Дорогой друг!
Получил твоё письмо. Ты сообщаешь, что сделал все необходимое, и я могу выехать к тебе в Сакраменто. Получил я и уведомление о моем зачислении на факультет гражданского строительства в Калифорнийском университете. Очень благодарен тебе за все. Но не возмущайся и не удивляйся моему решению, хотя оно покажется тебе странным. Поверь, Мустафа, я принял его не колеблясь. Более того, никогда еще не смотрел я на мир так серьезно и трезво, как сейчас. Да, мой друг, я изменил свое намерение и никогда не последую за тобой туда, «где реки и сады и где прекрасный лик», как пишешь ты. Я остаюсь здесь и никогда не покину родину, меня волнует одно — то, что пути наши разошлись. Я не забыл о том, что мы поклялись быть вместе до конца, не забыл о наших мечтах разбогатеть. Но что делать! Помнишь, как мы стояли на поле Каирского аэродрома? Я сжимал твою руку, мотор ревел, толпа вокруг меня суетилась, словно вращаясь вместе с пропеллером самолета. Будто в тумане я видел твое лицо, оно почти не изменилось с тех пор, как мы вместе играли в нашем квартале аш-Шарджия — только морщины чуть тронули его. Мы вместе росли и понимали друг друга с полуслова. И поклялись быть всегда вместе! Но…

Гассан Канафани
«Через четверть часа самолет поднимется в воздух. Не смотри на меня так… Слушай, в будущем году ты тоже будешь работать в Кувейте, накопишь денег и уедешь из Газы в Калифорнию. Мы начали жизнь вместе. Мы должны и дальше идти вместе…»
Я следил за движениями твоих губ — у тебя манера говорить без остановок и пауз — и смутно чувствовал, что в душе ты совсем не радуешься отъезду. Ведь ты не смог бы назвать и трех основательных причин для этого бегства. И тогда возник вопрос: «Почему же мы оставляем Газу и бежим… почему?» Разве твои дела не стали поправляться: министерство просвещения Кувейта заключило с тобой контракт на выгодную работу. Правда, я все еще жил в нищете и отчаянии, но ты стал посылать мне небольшие суммы денег, как бы в долг, которые помогали мне преодолевать невзгоды. Ты хорошо знал мои семейные дела, знал также, что мое жалование в международном агентстве по оказанию помощи беженцам было мизерным, его едва хватало, чтобы прокормить мать, вдову брата и ее четверых детей.

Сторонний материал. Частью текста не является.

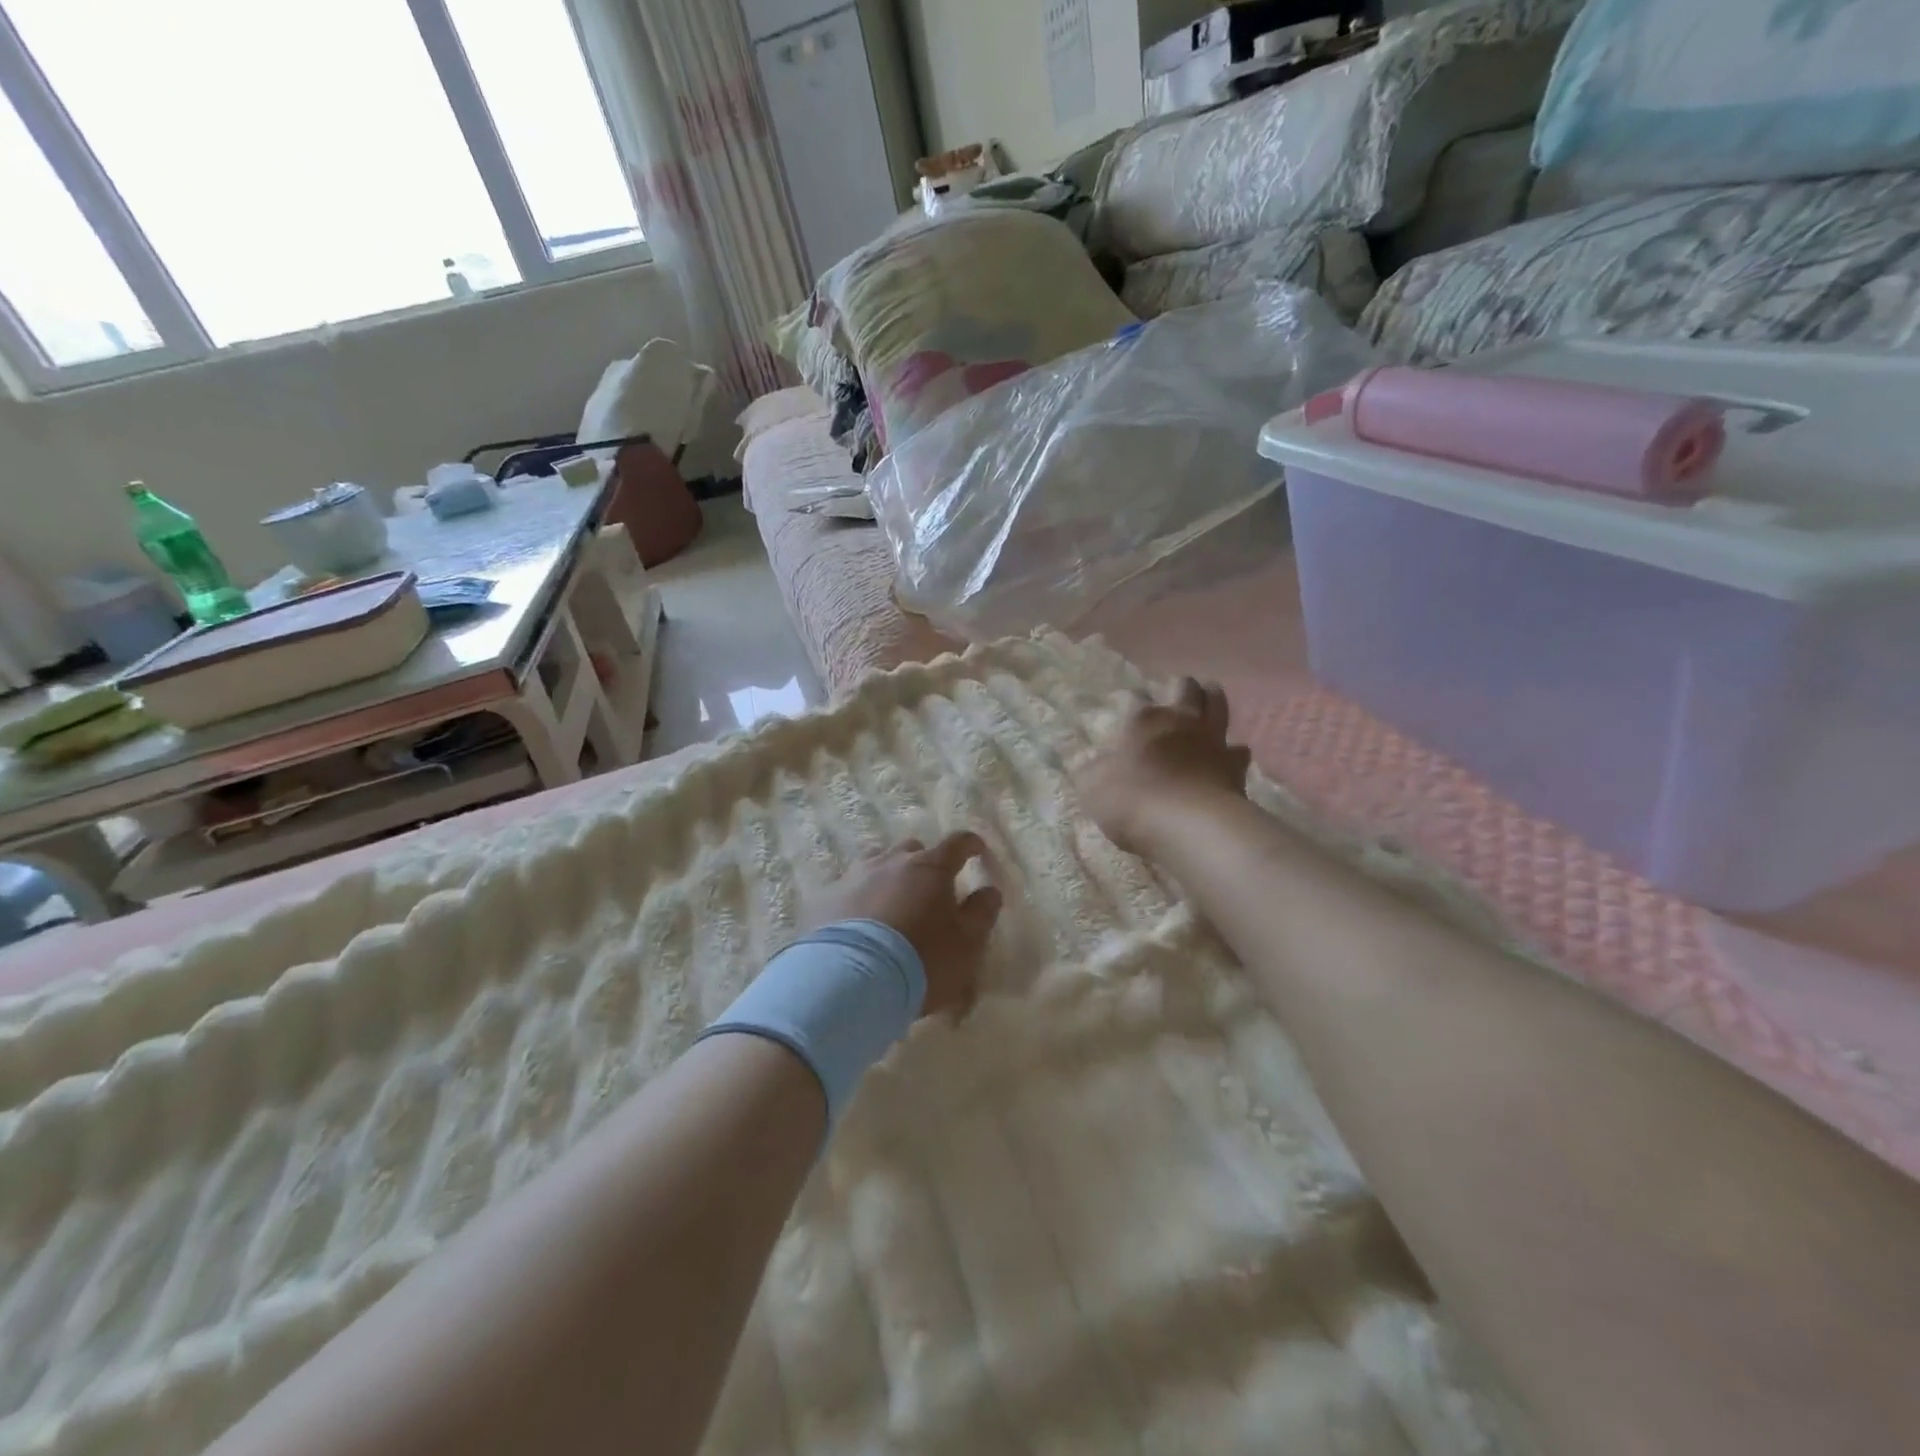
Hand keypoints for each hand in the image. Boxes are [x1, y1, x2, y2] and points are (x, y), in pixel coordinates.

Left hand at [804, 832, 1001, 1018]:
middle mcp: (892, 862)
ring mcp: (855, 876)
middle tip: (930, 889)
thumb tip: (989, 890)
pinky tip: (860, 923)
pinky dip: (860, 900)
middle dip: (925, 863)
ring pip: (877, 865)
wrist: (850, 981)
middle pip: (913, 850)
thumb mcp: (967, 943)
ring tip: (892, 905)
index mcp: (931, 867)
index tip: (977, 850)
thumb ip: (982, 913)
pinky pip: (849, 890)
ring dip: (889, 878)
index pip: (958, 843)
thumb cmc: (922, 959)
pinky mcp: (826, 898)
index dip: (971, 844)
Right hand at [1076, 678, 1251, 855]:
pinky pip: (1238, 750)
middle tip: (1175, 692)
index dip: (1129, 703)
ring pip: (1218, 705)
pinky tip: (1227, 760)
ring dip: (1212, 701)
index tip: (1124, 712)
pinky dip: (1232, 752)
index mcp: (1142, 720)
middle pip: (1186, 687)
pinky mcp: (1236, 766)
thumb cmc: (1132, 801)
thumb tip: (1088, 761)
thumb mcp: (1092, 787)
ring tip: (1207, 704)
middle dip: (1181, 686)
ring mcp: (1212, 740)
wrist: (1190, 826)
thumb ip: (1091, 769)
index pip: (1133, 700)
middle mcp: (1179, 720)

«Слушай внимательно. Пиши мне каждый день, непременно. Самолет отправляется… Прощай! Нет... До свидания, до свидания!».
Холодные губы коснулись моей щеки. Ты пошел садиться в самолет. Когда ты обернулся, я увидел в твоих глазах слезы.
Вскоре после твоего отъезда Кувейтское министерство просвещения заключило контракт со мной. Нет нужды повторять, как я жил в Кувейте. Я писал тебе обо всем. Жизнь там была однообразной и пустой. Я жил в тяжком одиночестве и мечтал об одном — накопить денег.
В середине того года рано утром израильтяне бомбили Газу. В городе вспыхнули сильные пожары. Это событие еще тогда могло изменить течение моей жизни, но я не обратил на него внимания. Ведь я не собирался возвращаться в Газу. Я стремился в Калифорнию. После стольких лишений я хотел жить только для себя. Я возненавидел Газу и свою семью. Покинутый город возникал в памяти подобно жалкой серой картине, написанной немощной рукой. Я еще посылал матери и вдове брата деньги, которые помогали им сводить концы с концами. Но думал: там, в зеленой Калифорнии, далекой от духа поражения, которым в Газе пропитан весь воздух, я разорву и эту последнюю нить. Жалость к родным не могла оправдать моего прозябания. Она тянула вниз. Нужно было бежать! Ты, Мустафа, поймешь, потому что сам все это пережил. Но какие-то силы привязывали нас к Газе и уменьшали нашу решимость бежать. Почему мы тогда не разобрались в этих чувствах? Почему хотели бежать? Мы и сами не знали.
Когда в июне я получил отпуск и вернулся домой, мечтая отдохнуть и развлечься, то нашел Газу точно такой, какой знаешь ты ее. Она похожа на раковину, выброшенную волнами на вязкий песчаный берег. Мрачная и тягостная, как кошмарный сон, с нависающими террасами домов, с узкими улочками, пропитанными особым запахом бедности и отчаяния.